• **WRITTEN TASK**
Could you put every line of text from the rows below into a numbered list, skipping blank lines and leaving out the pictures?
______________________________
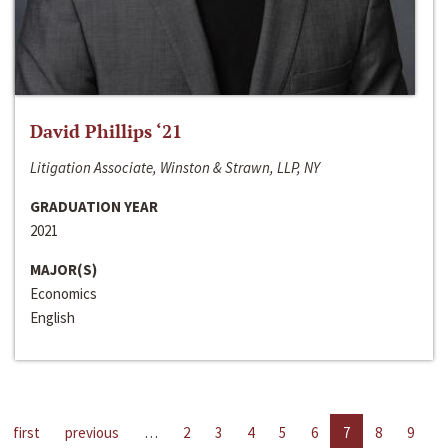
David Phillips ‘21
Litigation Associate, Winston & Strawn, LLP, NY
GRADUATION YEAR
2021
MAJOR(S)
Economics
English
first
previous
…
2
3
4
5
6
7
8
9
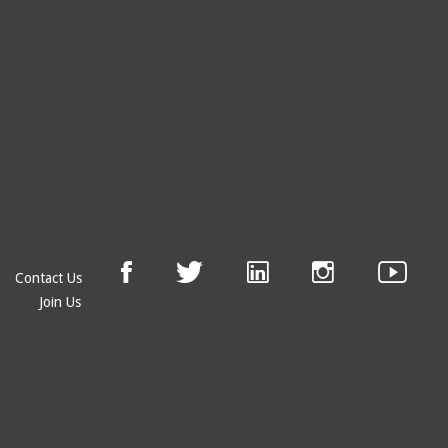
Contact Us
Join Us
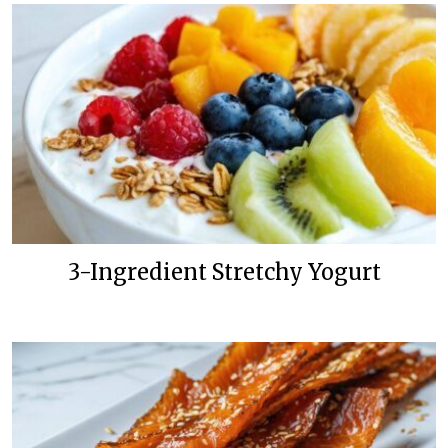
3-Ingredient Stretchy Yogurt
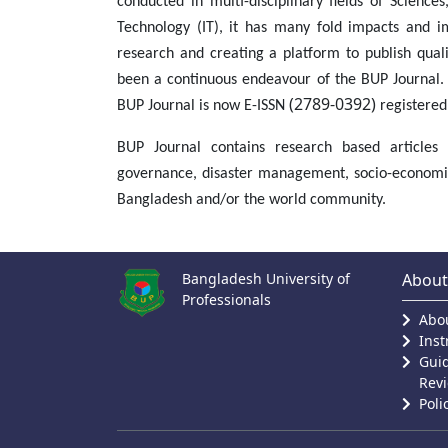
conducted in multi-disciplinary fields of Science
Technology (IT), it has many fold impacts and im
research and creating a platform to publish qual
been a continuous endeavour of the BUP Journal. 
(2789-0392)
BUP Journal is now E-ISSN
registered
BUP Journal contains research based articles o
governance, disaster management, socio-economics
Bangladesh and/or the world community.
Bangladesh University of
About
Professionals
Abou
Inst
Guid
Rev
Poli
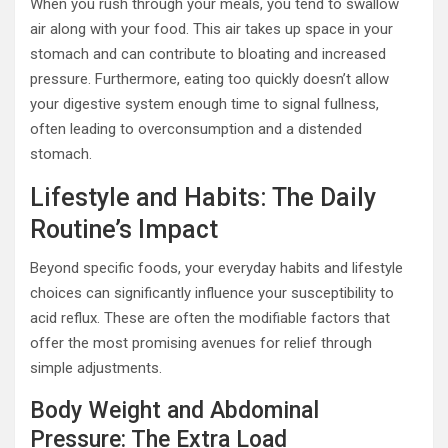
When you rush through your meals, you tend to swallow
air along with your food. This air takes up space in your
stomach and can contribute to bloating and increased
pressure. Furthermore, eating too quickly doesn’t allow
your digestive system enough time to signal fullness,
often leading to overconsumption and a distended
stomach.
Lifestyle and Habits: The Daily
Routine’s Impact
Beyond specific foods, your everyday habits and lifestyle
choices can significantly influence your susceptibility to
acid reflux. These are often the modifiable factors that
offer the most promising avenues for relief through
simple adjustments.
Body Weight and Abdominal
Pressure: The Extra Load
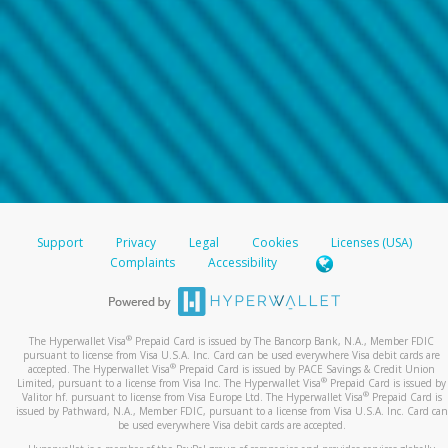
Support
Privacy
Legal
Cookies
Licenses (USA)
Complaints
Accessibility
®
The Hyperwallet Visa
Prepaid Card is issued by The Bancorp Bank, N.A., Member FDIC
pursuant to license from Visa U.S.A. Inc. Card can be used everywhere Visa debit cards are
®
accepted. The Hyperwallet Visa
Prepaid Card is issued by PACE Savings & Credit Union
®
Limited, pursuant to a license from Visa Inc. The Hyperwallet Visa
Prepaid Card is issued by
®
Valitor hf. pursuant to license from Visa Europe Ltd. The Hyperwallet Visa
Prepaid Card is
issued by Pathward, N.A., Member FDIC, pursuant to a license from Visa U.S.A. Inc. Card can
be used everywhere Visa debit cards are accepted.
______________________________
• **RESPONSE**
1. David Phillips ‘21
2. Litigation Associate, Winston & Strawn, LLP, NY
3. GRADUATION YEAR
4. 2021
5. MAJOR(S)
6. Economics
7. English
8. first
9. previous
10. …
11. 2
12. 3
13. 4
14. 5
15. 6
16. 7
17. 8
18. 9
19. Contact Us
20. Join Us
21. 3-Ingredient Stretchy Yogurt
22. conducted in multi-disciplinary fields of Science
23. Technology (IT), it has many fold impacts and im
24. research and creating a platform to publish qual
25. been a continuous endeavour of the BUP Journal. 
26. (2789-0392)
27. BUP Journal is now E-ISSN
28. registered
29. BUP Journal contains research based articles o
30. governance, disaster management, socio-economics
31. Bangladesh and/or the world community.
32. Bangladesh University of
33. About
34. Professionals
35. Abou
36. Inst
37. Guid
38. Rev
39. Poli
40. When you rush through your meals, you tend to swallow
41. air along with your food. This air takes up space in your
42. stomach and can contribute to bloating and increased
43. pressure. Furthermore, eating too quickly doesn’t allow
44. your digestive system enough time to signal fullness,
45. often leading to overconsumption and a distended
46. stomach.
47. Lifestyle and Habits: The Daily
48. Routine’s Impact
49. Beyond specific foods, your everyday habits and lifestyle
50. choices can significantly influence your susceptibility to
51. acid reflux. These are often the modifiable factors that
52. offer the most promising avenues for relief through
53. simple adjustments.
54. Body Weight and Abdominal
55. Pressure: The Extra Load
56. Support
57. Privacy
58. Legal
59. Cookies
60. Licenses (USA)
61. Complaints
62. Accessibility
63. ®
64. The Hyperwallet Visa
65. Prepaid Card is issued by The Bancorp Bank, N.A., Member FDIC
66. pursuant to license from Visa U.S.A. Inc. Card can be used everywhere Visa debit cards are
67. ®
68. accepted. The Hyperwallet Visa
69. Prepaid Card is issued by PACE Savings & Credit Union
70. ®
71. Limited, pursuant to a license from Visa Inc. The Hyperwallet Visa
72. Prepaid Card is issued by
73. ®
74. Valitor hf. pursuant to license from Visa Europe Ltd. The Hyperwallet Visa
75. Prepaid Card is
76. issued by Pathward, N.A., Member FDIC, pursuant to a license from Visa U.S.A. Inc. Card can
77. be used everywhere Visa debit cards are accepted.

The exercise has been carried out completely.